Nunca a bisbilhotice da CIA deixou tantas digitais. As revelações publicadas na última edição de ISTOÉ comprovam que a instituição atuou no Brasil entre 1995 e 1998. Depois de ler a reportagem, o presidente da Comissão de Defesa Nacional, senador Jefferson Peres (PDT-AM), quer passar o assunto a limpo. “Isso pode ser apenas a ponta do iceberg. Os fatos são gravíssimos”, diz Peres. A Comissão de Defesa Nacional já convocou os delegados Luís Carlos Zubcov e José Roberto Benedito Pereira, peças-chave nas relações espúrias entre a CIA e a PF. Os dois fizeram denúncias formais sobre tentativas de cooptação
e ingerência da agência americana dentro da PF. Outro já convocado é o ex-corregedor Artur Lobo, que confirmou a ISTOÉ que a CIA gerenciava as operações de um órgão da PF. Vicente Chelotti,
ex-chefão da PF, também será convocado.

Na lista de depoentes está ainda o general Alberto Cardoso, chefe da Abin.
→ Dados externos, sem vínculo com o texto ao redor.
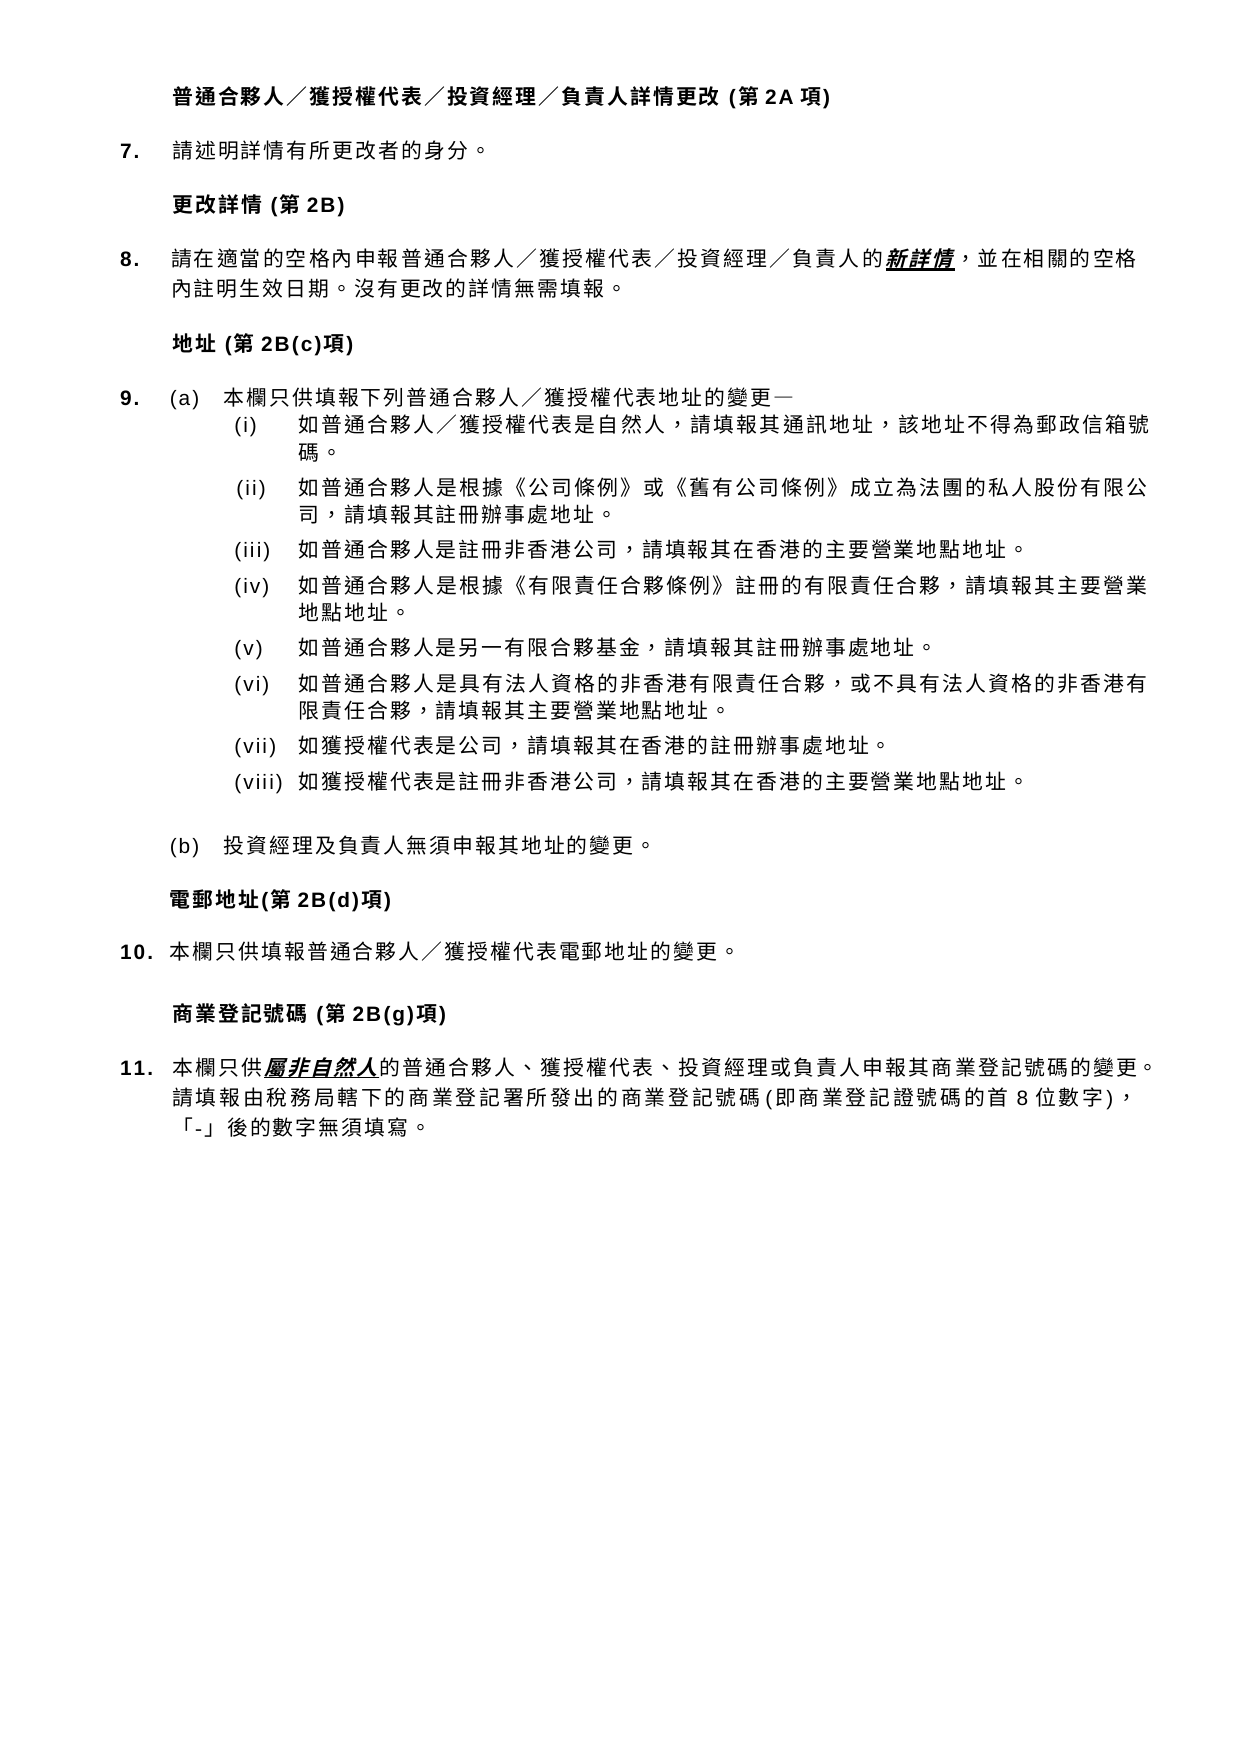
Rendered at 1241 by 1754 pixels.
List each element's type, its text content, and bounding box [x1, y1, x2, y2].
Segundo fontes militares, Cardoso conhecia as atividades da CIA e chegou a ter reuniões com agentes da PF para verificar o conteúdo das gravações feitas nos telefones do secretário particular de FHC no escândalo do Sivam. Quando falou em maio de 1999 na Câmara, Cardoso mostrou ter conhecimento da ação de agências de informações no Brasil. “Essa liberdade de alguns órgãos estrangeiros no trabalho de combate ao narcotráfico no Brasil é uma de nossas preocupações. Eles são muito desenvoltos”, disse Cardoso, respondendo ao deputado Wanderley Martins (PSB-RJ). Procurado esta semana, Cardoso se recusou a falar. “Isso é uma excrescência. A Abin sempre soube disso e incentivou”, diz o presidente da Federação dos Policiais Federais, Francisco Garisto.

As denúncias caíram como uma bomba no Congresso. O vice-líder do
PDT, Vivaldo Barbosa (RJ), defendeu uma faxina na PF. A deputada Vanessa Grazziotin (PCdoB-AM) fez um duro discurso criticando a “espionagem consentida”. Ela também pediu à PF a sindicância que apurava a presença clandestina da CIA no órgão. “Ou me mandam as cópias ou vão ter de dizer que a sindicância desapareceu, o que é grave.” A PF ainda não encontrou a papelada. “Onde ela estiver, tem
que aparecer”, disse o diretor da PF, Armando Possa, depois de cobrado pelo ministro da Justiça. O líder do PPS, João Hermann, interpelou a embaixadora dos EUA no Brasil, Donna Hrinak, na reunião com o presidente eleito na quarta-feira 20. “Isso é ilegal, ilegítimo”, indignou-se Hermann. A embaixadora se esquivou: “A embaixada não tem costume
de opinar sobre atividades de inteligência.” Só o PT adotou um novo estilo, a cautela. O provável ministro da Justiça de Lula, José Genoino, prometeu, mas recuou no discurso que faria. O partido não quer criar arestas às vésperas do encontro entre Lula e George W. Bush.

O ex-chefe de disciplina da PF, Wilson Ribeiro, confirma que Chelotti sabia das denúncias. O delegado Ribeiro pediu a “instauração imediata” da sindicância e registrou que os policiais brasileiros não obedeciam aos superiores tupiniquins. “Por determinação do diretor-geral, os delegados (Zubcov e Benedito Pereira) prestaram informações e nelas acham-se implícitas as dificuldades que encontram para comandar funcionários da PF que se tinham acostumado a ter como legítimos chefes os representantes de um serviço de inteligência estrangeiro”, afirmou.